³Division of Gastroenterology, Hepatology, and Nutrition, Cincinnati Children's Hospital Medical Center, Cincinnati, OH, USA.

⁴Department of Pediatric Gastroenterology, Erasmus MC-Sophia Children's Hospital, Rotterdam, the Netherlands.

⁵Department of Hospital Pharmacy & Clinical Pharmacology, Amsterdam UMC, University of Amsterdam, Meibergdreef 9, Amsterdam, the Netherlands.

⁶Department of Pediatric Gastroenterology and Nutrition, Amsterdam University Medical Centers, University of Amsterdam, Emma Children's Hospital, Amsterdam, the Netherlands.

⁷Tytgat Institute for Liver and Intestinal Research, Amsterdam Gastroenterology Endocrinology Metabolism, University of Amsterdam, Amsterdam, the Netherlands.

⁸Department of Immunology, Erasmus MC, Rotterdam, the Netherlands.

⁹Department of Pediatrics, University of Cincinnati College of Medicine, Cincinnati, OH, USA.

Abstract

Background: The use of concomitant azathioprine may improve efficacy and pharmacokinetic (PK) properties of infliximab (IFX) but is also associated with an increased risk of adverse events. Proactive therapeutic drug monitoring (pTDM) of IFX monotherapy is an alternative strategy to improve PK. The aim of this study was to evaluate whether IFX with an immunomodulator (combo) has PK benefits over IFX-pTDM (mono) in pediatric Crohn's disease (CD).

Methods: This PK analysis included pediatric CD patients who started either IFX combo (TISKids study) or IFX mono with pTDM (REFINE cohort). Combo and mono IFX trough levels (TLs) and antibodies-to-infliximab were assessed at infusion 3, 4, and 5. A population PK model was built to compare IFX PK outcomes (clearance [CL], TLs and cumulative exposure) between combo and mono groups at infusion 4 and 5. Clinical response and steroid-free clinical remission (SFCR) was assessed at infusion 4 and 5.
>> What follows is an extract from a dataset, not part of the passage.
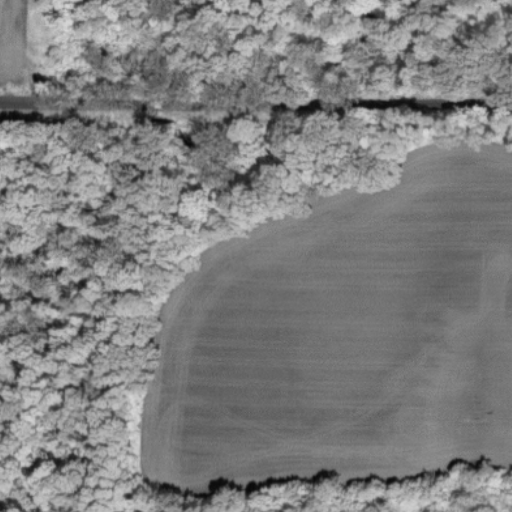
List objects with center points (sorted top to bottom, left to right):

Results: This study included 128 pediatric CD patients (66 mono and 62 combo). At infusion 5, there was no significant difference between mono and combo median TLs 4.1 µg/mL (2.1, 7.8) vs 5.9 µg/mL (3.2, 9.4; P = .14) or median CL 0.26 L/d (0.21, 0.32) vs 0.26 L/d (0.21, 0.33; P = .81). Mono patients had a lower SFCR rate at infusion 5 (53% [31 of 59] vs 80% [32 of 40]; P = .01). Clinical response rates were significantly higher among combo than mono patients at both infusion 4 and 5.

Conclusions: This study suggests that there are no PK differences (TLs and CL) between combo and mono therapy in pediatric CD patients who started IFX.